▶ [Stated goal A]: Repeat the lines of the records exactly, starting with the first line of the records and going on through the line with "For every layout".

▶ [Text provided]:
====

Why an Arm cloud instance?

ExecuTorch’s Arm backend build scripts are designed for native Arm compilation. The Vela compiler, which generates optimized command streams for Ethos-U NPUs, and the CMSIS-NN kernels all target Arm natively. Using an Arm-based EC2 instance avoids the complexity of cross-compilation from x86.

In this section, you launch a Graviton-based EC2 instance, install ExecuTorch, compile a MobileNetV2 model for the Ethos-U85, and build the ExecuTorch static libraries that your firmware links against.

Launch an EC2 instance

Create an AWS EC2 instance with the following configuration:

  • Instance type: c7g.4xlarge (Arm Graviton3, 16 vCPUs, 32 GB RAM)
  • OS: Ubuntu 22.04 LTS
  • Storage: 50 GB

The 16 cores speed up the ExecuTorch build significantly, and the 50 GB disk accommodates the repository, submodules, and build artifacts.

SSH to the EC2 instance.

Install system dependencies

Connect to your instance and install the required packages:

    

        
        
sudo apt update && sudo apt upgrade -y
sudo apt install -y \
  git \
  cmake \
  ninja-build \
  build-essential \
  python3.10 \
  python3.10-venv \
  python3-pip \
  unzip \
  wget \
  rsync

    

Reboot if the kernel was updated:

    

        
        
sudo reboot

    

After reconnecting, verify that Python 3.10 is available:

    

        
        
python3 --version

    

The output is similar to:

    

        
        Python 3.10.12

        
    

Set up the Python environment

Create an isolated Python environment and install PyTorch:

    

        
        
python3 -m venv ~/venv_executorch
source ~/venv_executorch/bin/activate

pip install --upgrade pip setuptools wheel ninja cmake
pip install pyyaml
pip install torch torchvision --index-url https://download.pytorch.org/whl/cpu
pip install pillow

    

This instance has no GPU, so the install uses CPU-only PyTorch. PyTorch is only needed for model export and ahead-of-time compilation. The actual inference runs on the microcontroller.

====

▶ [Extracted entries]:
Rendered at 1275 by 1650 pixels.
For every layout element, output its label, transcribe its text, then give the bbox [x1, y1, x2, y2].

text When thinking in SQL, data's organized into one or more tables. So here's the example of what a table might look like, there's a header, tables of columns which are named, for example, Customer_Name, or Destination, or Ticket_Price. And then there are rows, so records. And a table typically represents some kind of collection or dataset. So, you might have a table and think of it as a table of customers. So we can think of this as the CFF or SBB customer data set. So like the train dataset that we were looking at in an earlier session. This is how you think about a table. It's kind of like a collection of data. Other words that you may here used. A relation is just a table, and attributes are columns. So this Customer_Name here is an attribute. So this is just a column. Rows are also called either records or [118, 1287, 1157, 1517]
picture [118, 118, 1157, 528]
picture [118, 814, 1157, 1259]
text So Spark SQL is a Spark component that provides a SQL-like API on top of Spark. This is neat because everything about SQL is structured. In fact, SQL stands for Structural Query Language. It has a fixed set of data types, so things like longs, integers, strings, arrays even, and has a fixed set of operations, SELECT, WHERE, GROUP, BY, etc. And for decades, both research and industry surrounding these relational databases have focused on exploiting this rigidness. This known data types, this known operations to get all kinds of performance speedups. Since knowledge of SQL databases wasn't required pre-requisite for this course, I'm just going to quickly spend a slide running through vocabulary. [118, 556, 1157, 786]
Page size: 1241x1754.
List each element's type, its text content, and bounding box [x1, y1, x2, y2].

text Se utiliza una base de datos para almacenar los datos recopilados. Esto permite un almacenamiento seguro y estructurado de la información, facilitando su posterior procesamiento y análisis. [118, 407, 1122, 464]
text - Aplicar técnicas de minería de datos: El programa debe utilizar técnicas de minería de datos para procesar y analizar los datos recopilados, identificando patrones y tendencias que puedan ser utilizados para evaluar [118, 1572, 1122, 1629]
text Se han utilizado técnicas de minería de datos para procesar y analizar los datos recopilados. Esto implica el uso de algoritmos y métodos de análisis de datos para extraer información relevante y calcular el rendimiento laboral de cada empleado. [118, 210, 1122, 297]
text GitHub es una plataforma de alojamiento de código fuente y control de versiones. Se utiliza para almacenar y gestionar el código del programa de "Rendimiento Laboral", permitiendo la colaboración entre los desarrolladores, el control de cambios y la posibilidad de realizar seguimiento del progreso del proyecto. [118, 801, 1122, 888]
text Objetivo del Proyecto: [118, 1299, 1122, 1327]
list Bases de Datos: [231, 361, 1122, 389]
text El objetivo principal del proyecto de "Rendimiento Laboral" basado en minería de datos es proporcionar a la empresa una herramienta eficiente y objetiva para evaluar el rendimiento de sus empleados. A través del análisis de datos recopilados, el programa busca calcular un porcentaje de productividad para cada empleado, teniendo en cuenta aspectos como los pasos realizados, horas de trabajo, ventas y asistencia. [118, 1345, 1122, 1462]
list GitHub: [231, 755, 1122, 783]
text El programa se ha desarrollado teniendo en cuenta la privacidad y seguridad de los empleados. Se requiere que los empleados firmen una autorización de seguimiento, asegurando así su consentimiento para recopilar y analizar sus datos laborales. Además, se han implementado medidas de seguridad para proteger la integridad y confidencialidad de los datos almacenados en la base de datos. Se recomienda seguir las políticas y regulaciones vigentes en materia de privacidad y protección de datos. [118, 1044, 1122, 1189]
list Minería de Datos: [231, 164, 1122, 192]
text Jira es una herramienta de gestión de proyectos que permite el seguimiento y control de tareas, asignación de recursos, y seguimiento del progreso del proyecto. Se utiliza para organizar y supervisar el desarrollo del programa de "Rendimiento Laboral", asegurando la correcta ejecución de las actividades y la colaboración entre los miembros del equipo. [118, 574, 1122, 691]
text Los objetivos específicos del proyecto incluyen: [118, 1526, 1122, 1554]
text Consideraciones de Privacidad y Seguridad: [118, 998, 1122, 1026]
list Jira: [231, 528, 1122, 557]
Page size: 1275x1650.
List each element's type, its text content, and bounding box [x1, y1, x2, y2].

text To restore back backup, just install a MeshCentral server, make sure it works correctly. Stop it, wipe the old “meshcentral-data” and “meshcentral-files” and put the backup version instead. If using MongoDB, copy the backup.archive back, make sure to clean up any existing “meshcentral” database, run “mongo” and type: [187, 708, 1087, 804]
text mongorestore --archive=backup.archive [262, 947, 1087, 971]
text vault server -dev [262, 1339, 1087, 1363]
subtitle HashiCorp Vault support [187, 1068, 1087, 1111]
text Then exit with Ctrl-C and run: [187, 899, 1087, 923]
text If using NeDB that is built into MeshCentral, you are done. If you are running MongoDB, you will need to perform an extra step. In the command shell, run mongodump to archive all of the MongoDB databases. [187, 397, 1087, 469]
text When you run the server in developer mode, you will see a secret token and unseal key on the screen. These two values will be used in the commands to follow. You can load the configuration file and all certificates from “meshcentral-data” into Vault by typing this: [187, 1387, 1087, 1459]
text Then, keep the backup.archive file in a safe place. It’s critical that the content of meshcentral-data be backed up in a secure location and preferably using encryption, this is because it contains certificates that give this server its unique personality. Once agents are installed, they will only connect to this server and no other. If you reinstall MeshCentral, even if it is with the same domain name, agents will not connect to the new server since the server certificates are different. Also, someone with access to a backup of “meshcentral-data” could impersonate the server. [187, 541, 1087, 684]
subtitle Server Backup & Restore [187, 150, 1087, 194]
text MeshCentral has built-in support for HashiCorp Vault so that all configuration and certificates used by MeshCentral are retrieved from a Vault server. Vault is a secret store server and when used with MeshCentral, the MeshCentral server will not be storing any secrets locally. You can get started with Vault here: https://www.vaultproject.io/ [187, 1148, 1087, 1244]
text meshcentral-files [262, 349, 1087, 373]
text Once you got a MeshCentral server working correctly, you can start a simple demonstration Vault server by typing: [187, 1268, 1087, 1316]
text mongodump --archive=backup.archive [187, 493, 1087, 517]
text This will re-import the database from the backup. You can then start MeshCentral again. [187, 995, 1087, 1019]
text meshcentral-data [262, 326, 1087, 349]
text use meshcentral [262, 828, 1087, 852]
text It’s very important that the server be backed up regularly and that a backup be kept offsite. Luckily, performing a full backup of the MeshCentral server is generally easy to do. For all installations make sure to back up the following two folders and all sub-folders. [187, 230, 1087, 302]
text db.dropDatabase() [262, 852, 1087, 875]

====

▶ [Stated goal B]: Reproduce the part of the ExecuTorch setup text word for word, starting with "ExecuTorch’s Arm backend" and going on through "vCPUs, 32 GB RAM)".

▶ [Exercise solution A]:
Rendered at 1275 by 1650 pixels.
For every layout element, output its label, transcribe its text, then give the bbox [x1, y1, x2, y2].

▶ [Exercise solution B]:
ExecuTorch’s Arm backend build scripts are designed for native Arm compilation. The Vela compiler, which generates optimized command streams for Ethos-U NPUs, and the CMSIS-NN kernels all target Arm natively. Using an Arm-based EC2 instance avoids the complexity of cross-compilation from x86.

In this section, you launch a Graviton-based EC2 instance, install ExecuTorch, compile a MobileNetV2 model for the Ethos-U85, and build the ExecuTorch static libraries that your firmware links against.

Launch an EC2 instance

Create an AWS EC2 instance with the following configuration:

  • Instance type: c7g.4xlarge (Arm Graviton3, 16 vCPUs, 32 GB RAM)